Tuesday 27 October 2015

Quantitative Analysis with Question Marks

The fall break started two days ago, and I have had just the leisure to get back to writing a short Python script. I have been working on this project for a while, but as a newbie I just take steps forward pretty slowly. The script I am working on is supposed to analyse any text but actually every modification I introduce into it is the result of the problems I face when I run the script to analyse quantitatively the quarto edition of Shakespeare’s Much Ado About Nothing. I am wondering if you have to tune the script for every text. But then this would mean that comparing different texts would be impossible. This, however, would lead too far, so instead of this let me mull over a specific problem.

In this post I am going to share one type of insight into the text that I have gained when working with the quarto text of Much Ado About Nothing. When running the script I encountered a problem. This problem concerns the hyphens in the text, insofar as words divided at the end of lines with a hyphen were counted as two separate words. To overcome this problem I tried to remove these hyphens from the end of the lines automatically, but then I ran into a further problem: the machine either removed them simply but left the words divided without a hyphen, and this was no good, as they remained two separate strings. Or if they were removed and the two halves of the words were united, this was no better either, because then the two lines in which the two halves were located became united, too, and this resulted in the distortion of the number of lines. So finally I removed the hyphens and united the words manually so as to avoid the unification of lines. The manual unification of words was beneficial on a further account as well, as I could make a decision on an individual bases in which line the word was to be placed.

When working on this task, which did not last long, it took approximately 15 minutes, I noticed that actually compound words divided with hyphens appeared in mid-line position as well. So what I did next was writing up a short script to collect all these instances of compounds separated with a hyphen, count the number of lines where there are instances of this and also count the number of lines of the play. Once having these numbers I also counted the relative frequency of the lines in which compounds appear.

Compound words divided with a hyphen in the order of appearance in the quarto edition of Much Ado About Nothing are the following:

['turne-coate,'], ['Hare-finder,'], ['Ballad-makers'], ['warre-thoughts,'], ['ouer-heard'], ['March-chicke,'], ['start-vp'], ["heart-burn'd"], ['mid-way'], ['ouer-masterd'], ['day-light.'], ['Schoole-boy,'], ['ouer-ioyed'], ['tooth-picker'], ['sun-burnt,'], ['working-daies,'], ['loue-gods,'], ['kid-foxe'], ['night-rauen,'], ['out-rage'], ['ouer-heardst'], ['hony-suckles'], ['heare-say:'], ['wood-bine'], ['bow-string,'], ['hang-man'], ['tooth-ach.'], ['tooth-ach.'], ['Dutch-man'], ['French-man'], ['lute-string,'], ['tooth-ake,'], ['hobby-horses'], ['Ote-cake', 'Sea-cole,'], ['Sea-cole.'], ['Hot-blouds,'], ['worm-eaten'], ['cod-peece'], ['gentle-woman,'], ['night-gown'], ['Sea-cole,'], ['eie-liddes'], ['ouer-whelmd'], ['candle-wasters:'], ['tooth-ake'], ['milke-sops.'], ['out-facing,', 'fashion-monging'], ['trans-shape'], ['vnder-neath,'], ['gossep-like'], ['Lacke-beard,'], ['grey-hounds'], ['carpet-mongers,'], ['witte-crackers'].

It seems that out of the 2589 lines of the play, hyphenated compounds appear in 54 lines, and in two lines there are two of these compounds, so altogether there are 56 hyphenated compound words in the text.
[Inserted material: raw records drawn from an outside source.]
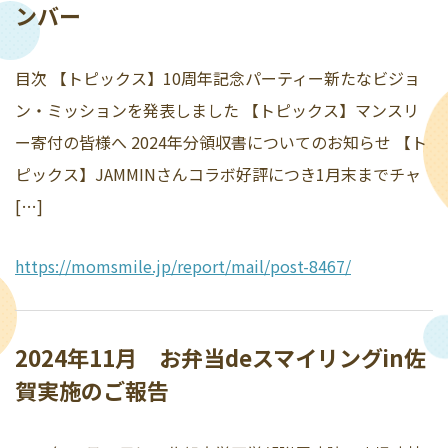
ンバー
目次 【トピックス】10周年記念パーティー新たなビジョ
ン・ミッションを発表しました 【トピックス】マンスリ
ー寄付の皆様へ 2024年分領収書についてのお知らせ 【ト
ピックス】JAMMINさんコラボ好評につき1月末までチャ
[…]
https://momsmile.jp/report/mail/post-8467/
2024年11月 お弁当deスマイリングin佐
賀実施のご報告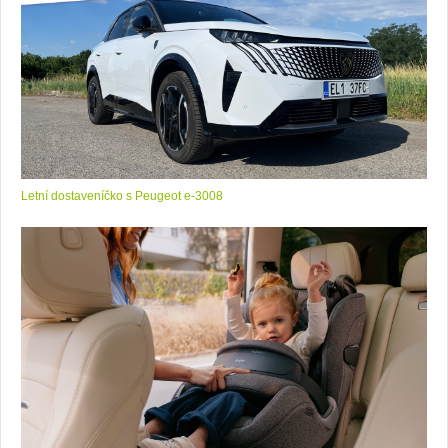
Letní dostaveníčko s Peugeot e-3008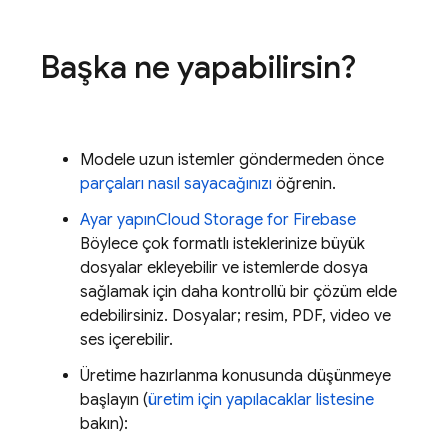
Başka ne yapabilirsin?
Modele uzun istemler göndermeden önce
parçaları nasıl sayacağınızı
öğrenin.
Ayar yapın
Cloud Storage for Firebase
Böylece çok formatlı isteklerinize büyük
dosyalar ekleyebilir ve istemlerde dosya
sağlamak için daha kontrollü bir çözüm elde
edebilirsiniz. Dosyalar; resim, PDF, video ve
ses içerebilir.
Üretime hazırlanma konusunda düşünmeye
başlayın (
üretim için yapılacaklar listesine
bakın):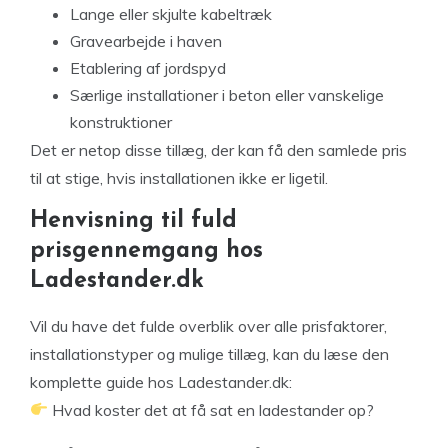
Lange eller skjulte kabeltræk
Gravearbejde i haven
Etablering af jordspyd
Særlige installationer i beton eller vanskelige
konstruktioner
Det er netop disse tillæg, der kan få den samlede pris
til at stige, hvis installationen ikke er ligetil.
Henvisning til fuld
prisgennemgang hos
Ladestander.dk
Vil du have det fulde overblik over alle prisfaktorer,
installationstyper og mulige tillæg, kan du læse den
komplette guide hos Ladestander.dk:
Hvad koster det at få sat en ladestander op?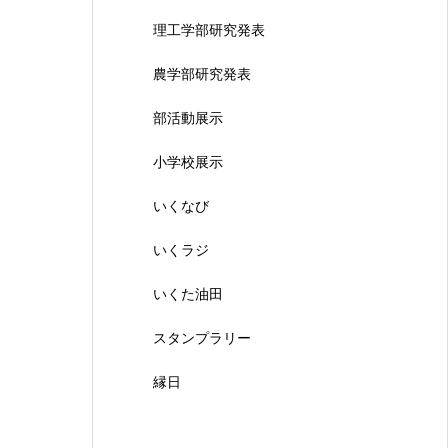
理工学部研究発表
農学部研究発表
部活動展示
小学校展示
いくなび
いくラジ
いくた油田
スタンプラリー
縁日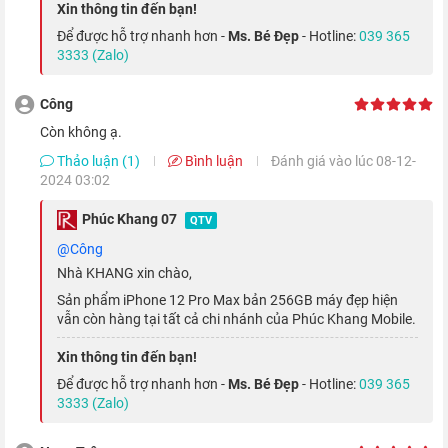
Xin thông tin đến bạn!
Để được hỗ trợ nhanh hơn -
Ms. Bé Đẹp
- Hotline:
039 365
3333 (Zalo)
Công
Còn không ạ.
Thảo luận (1)
Bình luận
Đánh giá vào lúc 08-12-
2024 03:02
Ngoài ra, Nhà Táo cũng mang đến cho các phiên bản Pro năm
nay
cảm biến LiDAR
. Công nghệ này không chỉ tăng cường khả
Phúc Khang 07
QTV
năng chụp ảnh trong điều kiện thiếu sáng, mà còn hỗ trợ cho
@Công
các trải nghiệm AR trong tương lai.
Nhà KHANG xin chào,
Sản phẩm iPhone 12 Pro Max bản 256GB máy đẹp hiện
vẫn còn hàng tại tất cả chi nhánh của Phúc Khang Mobile.
Xin thông tin đến bạn!
Để được hỗ trợ nhanh hơn -
Ms. Bé Đẹp
- Hotline:
039 365
3333 (Zalo)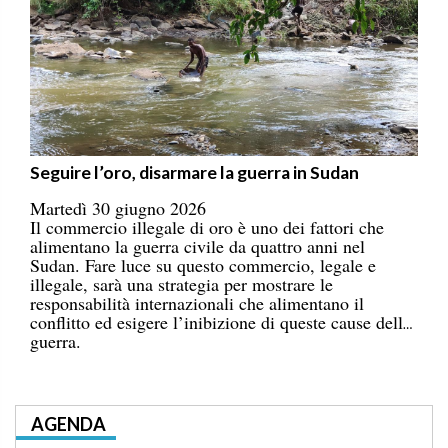
Seguire l’oro, disarmare la guerra in Sudan
Martedì 30 giugno 2026
Il commercio illegale di oro è uno dei fattori che
alimentano la guerra civile da quattro anni nel
Sudan. Fare luce su questo commercio, legale e
illegale, sarà una strategia per mostrare le
responsabilità internazionali che alimentano il
conflitto ed esigere l’inibizione di queste cause della
guerra.
AGENDA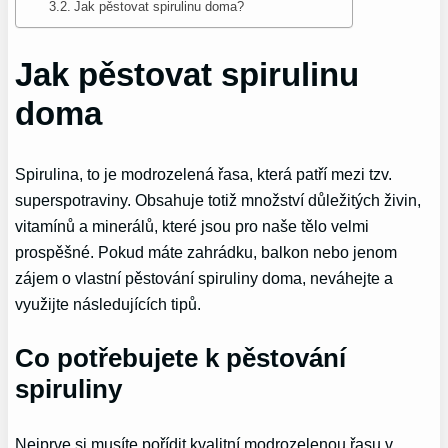
Jak pěstovat spirulinu doma?
Jak pěstovat spirulinu
doma
Spirulina, to je modrozelená řasa, která patří mezi tzv.
superspotraviny. Obsahuje totiž množství důležitých živin,
vitamínů a minerálů, které jsou pro naše tělo velmi
prospěšné. Pokud máte zahrádku, balkon nebo jenom
zájem o vlastní pěstování spiruliny doma, neváhejte a
využijte následujících tipů.
Co potřebujete k pěstování
spiruliny
Nejprve si musíte pořídit kvalitní modrozelenou řasu v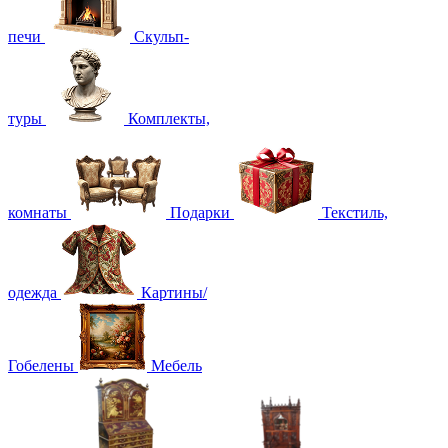
печи
Скульп-
туры
Комплекты,
комнаты
Подарки
Текстиль,
одежда
Картины/
Гобелены
Мебель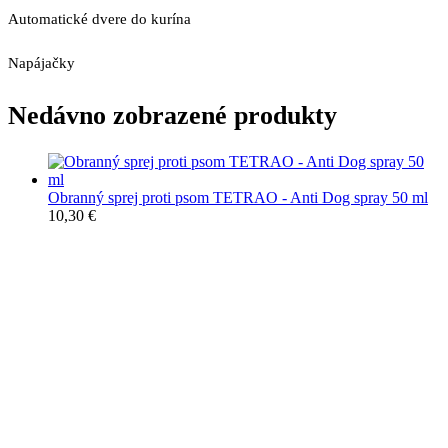
Automatické dvere do kurína
Napájačky
Nedávno zobrazené produkty
Obranný sprej proti psom TETRAO - Anti Dog spray 50 ml
10,30
€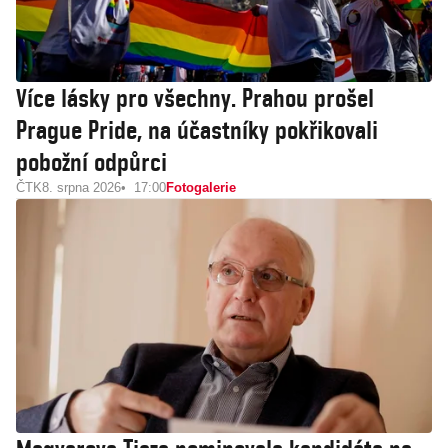
Více lásky pro všechny. Prahou prošel
Prague Pride, na účastníky pokřikovali
pobožní odpůrci
ČTK
8. srpna 2026
17:00
Fotogalerie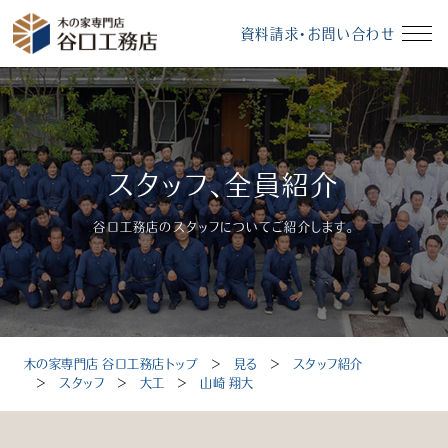
資料請求・お問い合わせ
イベント情報
資料請求・お問い合わせ
スタッフ、全員紹介
モデルハウス
無料相談会
谷口工務店のスタッフについてご紹介します。
受付時間：10～18時（定休日：毎週水曜、毎月第3火曜）
木の家専門店 谷口工務店トップ
＞
見る
＞
スタッフ紹介
トップ
＞
スタッフ
＞
大工
＞
山崎 翔大
選ばれる理由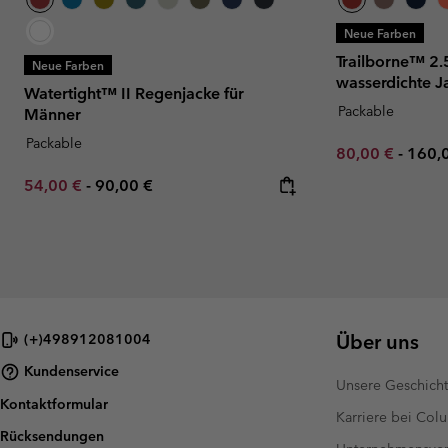
Neue Farben
Trailborne™ 2.
Neue Farben
wasserdichte J
Watertight™ II Regenjacke für
Packable
Männer
Packable
Minimum sale p
Maxi
80,00 €
-
160,
Minimum sale price:
Maximum price:
54,00 €
-
90,00 €
Über uns
(+)498912081004
Kundenservice
Unsere Geschich
Kontaktformular
Karriere bei Col
Rücksendungen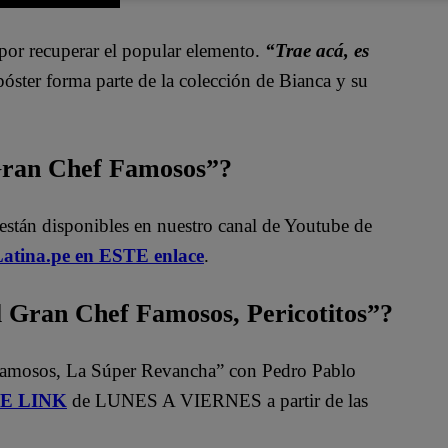
or recuperar el popular elemento.
“Trae acá, es
póster forma parte de la colección de Bianca y su
 Gran Chef Famosos”?
están disponibles en nuestro canal de Youtube de
atina.pe en ESTE enlace
.
Gran Chef Famosos, Pericotitos”?
Famosos, La Súper Revancha” con Pedro Pablo
STE LINK
de LUNES A VIERNES a partir de las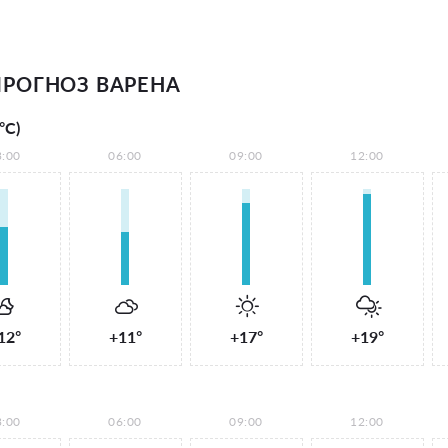
РОГНОЗ ВАРЕНА
°С)
3:00
06:00
09:00
12:00
12°
+11°
+17°
+19°
3:00
06:00
09:00
12:00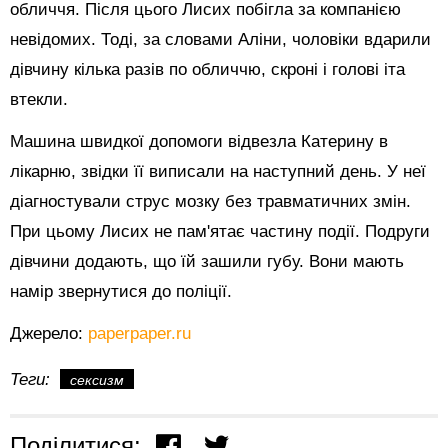
обличчя. Після цього Лисих побігла за компанією
невідомих. Тоді, за словами Аліни, чоловіки вдарили
дівчину кілька разів по обличчю, скроні і голові іта
втекли.
Машина швидкої допомоги відвезла Катерину в
лікарню, звідки її виписали на наступний день. У неї
діагностували струс мозку без травматичних змін.
При цьому Лисих не пам'ятає частину події. Подруги
дівчини додають, що їй зашили губу. Вони мають
намір звернутися до поліції.
Джерело:
paperpaper.ru
Теги:
сексизм
Поділитися: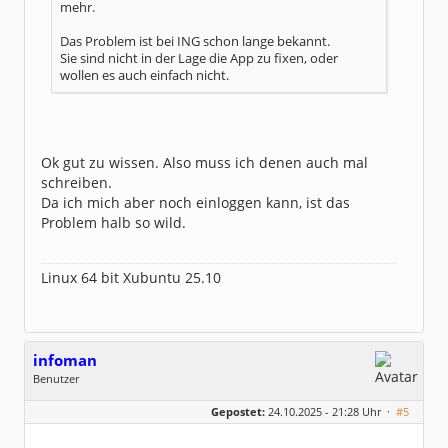
mehr.
Das Problem ist bei ING schon lange bekannt.
Sie sind nicht in der Lage die App zu fixen, oder
wollen es auch einfach nicht.
Ok gut zu wissen. Also muss ich denen auch mal
schreiben.
Da ich mich aber noch einloggen kann, ist das
Problem halb so wild.
Linux 64 bit Xubuntu 25.10
infoman
Benutzer
Geschlecht:
Gepostet:
24.10.2025 - 21:28 Uhr ·
#5
Beiträge:
8333
Dabei seit:
06 / 2008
The relative frequency of the lines in which there are hyphenated compounds is 0.0208574739282 . Furthermore, as there are 22, 171 words in the text, the relative frequency of hyphenated compound words in the texts is 0.00252582201976.


Now why are these numbers important? The significance of these numbers can only be gauged if compared to another text, to other texts, because then a pattern may emerge. But then what kind of texts are to be compared and contrasted to. Those of Shakespeare? Or those of the printer? If Shakespeare’s, only the quarto editions, as these are close in time, or all the early prints, i.e. the First and Second Folios as also books of the same period or only those early printed editions that go back to some form of a manuscript, as Much Ado About Nothing, because then these may reveal something about Shakespeare? Or only those that were published by Andrew Wise and William Aspley, as they were the publishers of the quarto edition of the play, or those that were printed by Valentine Simmes, as it is his employees who created the printed text in the final analysis? Or in reality these features do not have anything to do with Shakespeare but rather with the publishers, i.e. Wise and Aspley, or the printer, i.e. Simmes, and these features should be compared only to books one of these parties printed and not necessarily authored by Shakespeare, as they are the people who are responsible for the text that we can witness nowadays. In other words is this statistical analysis related more to studying the history of the book, or the history of spelling than to studying Shakespeare? Answering these questions might be unavoidable when looking for texts to compare the quarto of Much Ado About Nothing to.